There were far too many movies made at the Ranch to list here, but some of the more notable ones included: "Paleface" (1948) and "Son of Paleface" (1952), "Gunfight at the OK Corral" (1957), "Fancy Pants" (1950), "The Virginian" (1946), "WhisperingSmith" (1948), "The Forest Rangers" (1942), "Miracle of Morgan's Creek" (1944), "The Perils of Pauline" (1947), "Geronimo" (1939), "The Streets of Laredo" (1949), "Buck Benny Rides Again" (1940), "Ruggles of Red Gap" (1935)," "Gunsmoke" (1931), "The Plainsman" (1936), "Hopalong Cassidy Returns" (1936), "Wells Fargo" (1937), "Union Pacific" (1938), "The Adventures of Marco Polo" (1938), "The Adventures of Tom Sawyer" (1938) and "Reds" (1981).

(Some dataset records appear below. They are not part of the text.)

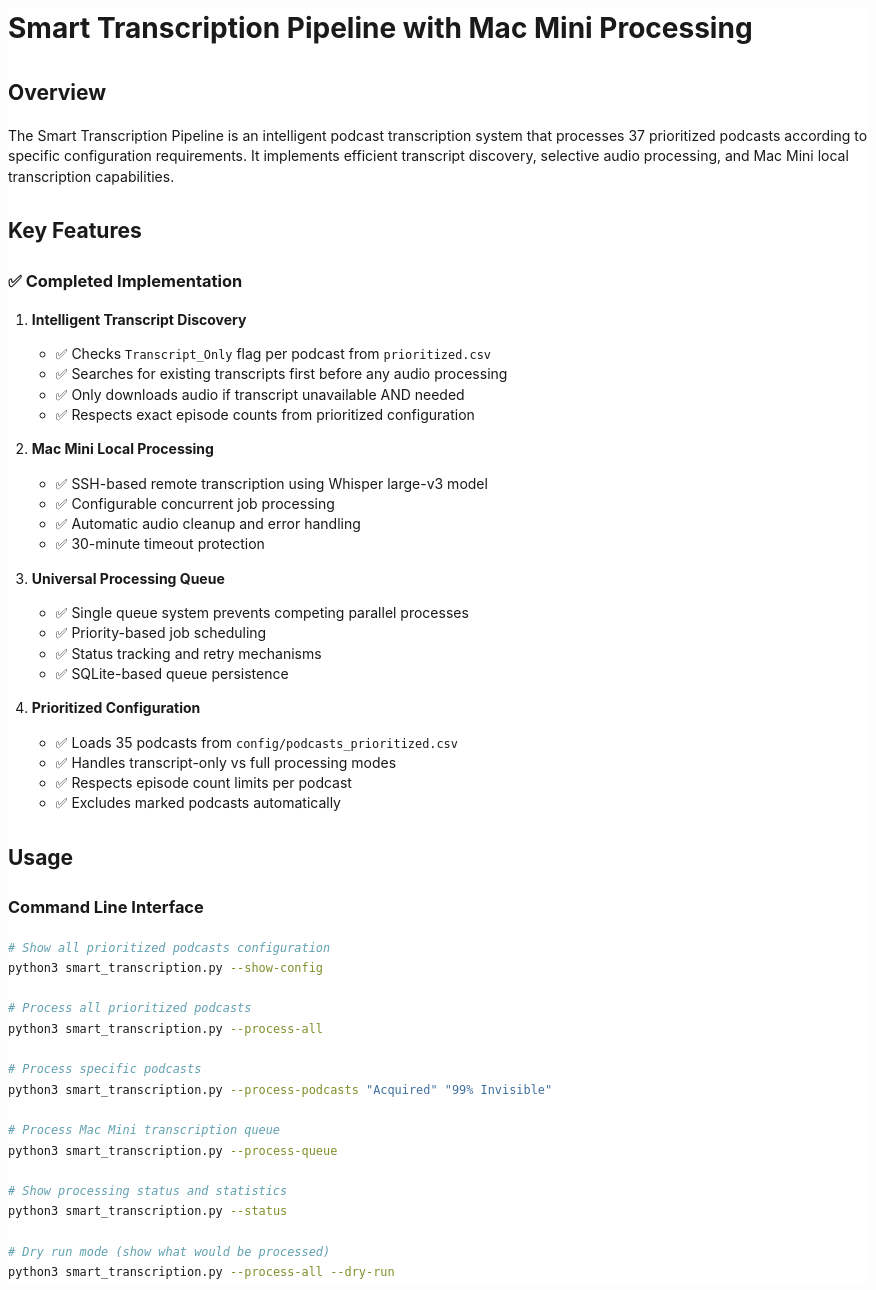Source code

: # Smart Transcription Pipeline with Mac Mini Processing

## Overview

The Smart Transcription Pipeline is an intelligent podcast transcription system that processes 37 prioritized podcasts according to specific configuration requirements. It implements efficient transcript discovery, selective audio processing, and Mac Mini local transcription capabilities.

## Key Features

### ✅ **Completed Implementation**

1. **Intelligent Transcript Discovery**
   - ✅ Checks `Transcript_Only` flag per podcast from `prioritized.csv`
   - ✅ Searches for existing transcripts first before any audio processing
   - ✅ Only downloads audio if transcript unavailable AND needed
   - ✅ Respects exact episode counts from prioritized configuration

2. **Mac Mini Local Processing**
   - ✅ SSH-based remote transcription using Whisper large-v3 model
   - ✅ Configurable concurrent job processing
   - ✅ Automatic audio cleanup and error handling
   - ✅ 30-minute timeout protection

3. **Universal Processing Queue**
   - ✅ Single queue system prevents competing parallel processes
   - ✅ Priority-based job scheduling
   - ✅ Status tracking and retry mechanisms
   - ✅ SQLite-based queue persistence

4. **Prioritized Configuration**
   - ✅ Loads 35 podcasts from `config/podcasts_prioritized.csv`
   - ✅ Handles transcript-only vs full processing modes
   - ✅ Respects episode count limits per podcast
   - ✅ Excludes marked podcasts automatically

## Usage

### Command Line Interface

```bash
# Show all prioritized podcasts configuration
python3 smart_transcription.py --show-config

# Process all prioritized podcasts
python3 smart_transcription.py --process-all

# Process specific podcasts
python3 smart_transcription.py --process-podcasts "Acquired" "99% Invisible"

# Process Mac Mini transcription queue
python3 smart_transcription.py --process-queue

# Show processing status and statistics
python3 smart_transcription.py --status

# Dry run mode (show what would be processed)
python3 smart_transcription.py --process-all --dry-run
```

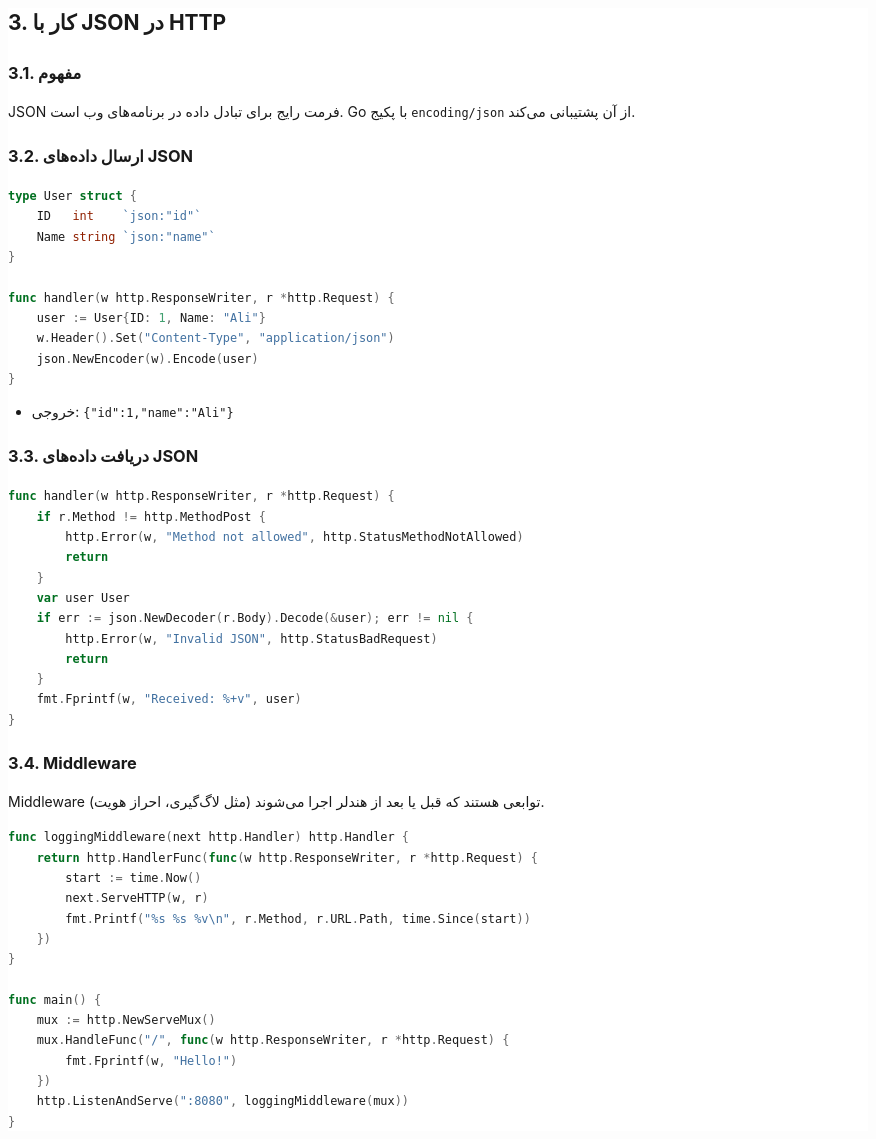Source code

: ## 3. کار با JSON در HTTP

### 3.1. مفهوم
JSON فرمت رایج برای تبادل داده در برنامه‌های وب است. Go با پکیج `encoding/json` از آن پشتیبانی می‌کند.

### 3.2. ارسال داده‌های JSON
```go
type User struct {
    ID   int    `json:"id"`
    Name string `json:"name"`
}

func handler(w http.ResponseWriter, r *http.Request) {
    user := User{ID: 1, Name: "Ali"}
    w.Header().Set("Content-Type", "application/json")
    json.NewEncoder(w).Encode(user)
}
```
- خروجی: `{"id":1,"name":"Ali"}`

### 3.3. دریافت داده‌های JSON
```go
func handler(w http.ResponseWriter, r *http.Request) {
    if r.Method != http.MethodPost {
        http.Error(w, "Method not allowed", http.StatusMethodNotAllowed)
        return
    }
    var user User
    if err := json.NewDecoder(r.Body).Decode(&user); err != nil {
        http.Error(w, "Invalid JSON", http.StatusBadRequest)
        return
    }
    fmt.Fprintf(w, "Received: %+v", user)
}
```

### 3.4. Middleware
Middleware توابعی هستند که قبل یا بعد از هندلر اجرا می‌شوند (مثل لاگ‌گیری، احراز هویت).
```go
func loggingMiddleware(next http.Handler) http.Handler {
    return http.HandlerFunc(func(w http.ResponseWriter, r *http.Request) {
        start := time.Now()
        next.ServeHTTP(w, r)
        fmt.Printf("%s %s %v\n", r.Method, r.URL.Path, time.Since(start))
    })
}

func main() {
    mux := http.NewServeMux()
    mux.HandleFunc("/", func(w http.ResponseWriter, r *http.Request) {
        fmt.Fprintf(w, "Hello!")
    })
    http.ListenAndServe(":8080", loggingMiddleware(mux))
}
```

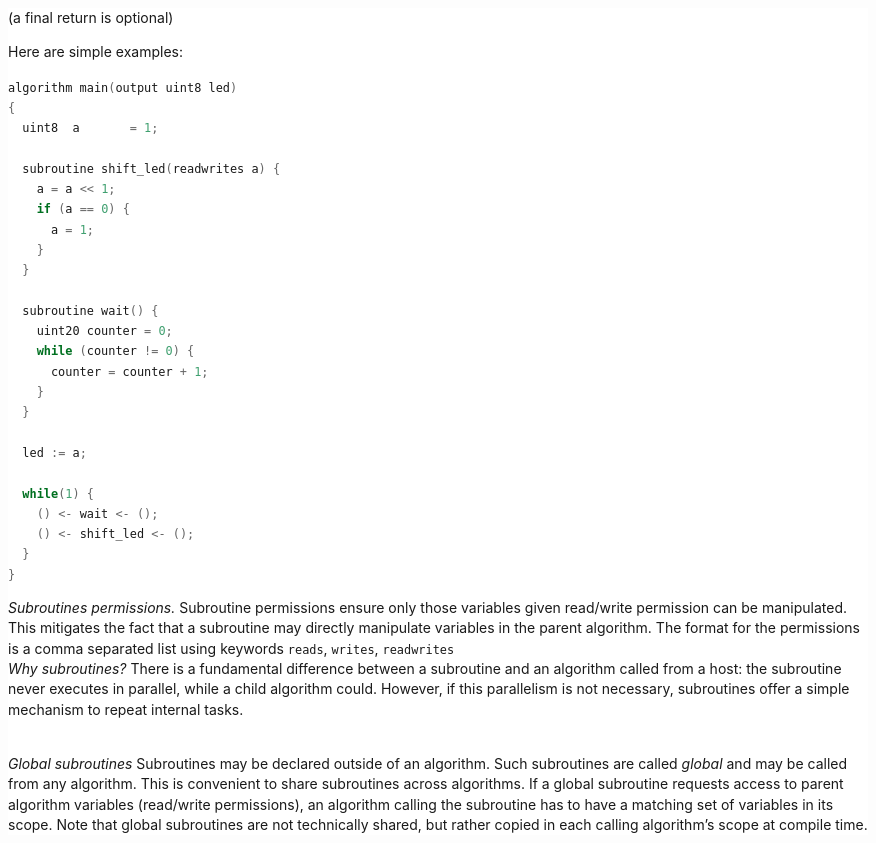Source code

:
 ``` verilog
```

(a final return is optional)

Here are simple examples:

``` c
algorithm main(output uint8 led)
{
  uint8  a       = 1;

  subroutine shift_led(readwrites a) {
    a = a << 1;
    if (a == 0) {
      a = 1;
    }
  }

  subroutine wait() {
    uint20 counter = 0;
    while (counter != 0) {
      counter = counter + 1;
    }
  }
    
  led := a;
  
  while(1) {
    () <- wait <- ();
    () <- shift_led <- ();
  }
}
```

*Subroutines permissions.* Subroutine permissions ensure only those
variables given read/write permission can be manipulated. This mitigates
the fact that a subroutine may directly manipulate variables in the
parent algorithm. The format for the permissions is a comma separated
list using keywords `reads`, `writes`, `readwrites`  
*Why subroutines?* There is a fundamental difference between a
subroutine and an algorithm called from a host: the subroutine never
executes in parallel, while a child algorithm could. However, if this
parallelism is not necessary, subroutines offer a simple mechanism to
repeat internal tasks.  
 

*Global subroutines* Subroutines may be declared outside of an
algorithm. Such subroutines are called *global* and may be called from
any algorithm. This is convenient to share subroutines across
algorithms. If a global subroutine requests access to parent algorithm
variables (read/write permissions), an algorithm calling the subroutine
has to have a matching set of variables in its scope. Note that global
subroutines are not technically shared, but rather copied in each
calling algorithm’s scope at compile time.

Since 1980, the site has been part of a national park, and has been reduced to 436 acres in size. But the ranch itself has survived, and the Western Town was rebuilt in 1984, and is still frequently used for Western filming.
Many classic TV westerns such as "The Cisco Kid," "Gunsmoke," "Have Gun Will Travel," "The Rifleman" and "Bat Masterson" were shot here, plus more recent TV series such as "Charlie's Angels," "CHIPs" and "The Dukes of Hazard."
(A second movie ranch is located across the valley, in the northern hills near Magic Mountain. Once owned by Gene Autry
(We've driven past it, but haven't gone close. It says it is privately owned.)
*Here's the town!
There are some trails around it too. We walked along a short little dusty trail and got a great view of the town below.
Then we drove 5 min. down the road to the visitor center. It was kind of boring, but it had a nice movie telling all about the ranch. Most of the information is what I have above.
Short and sweet, but still fun. And it was a beautiful day!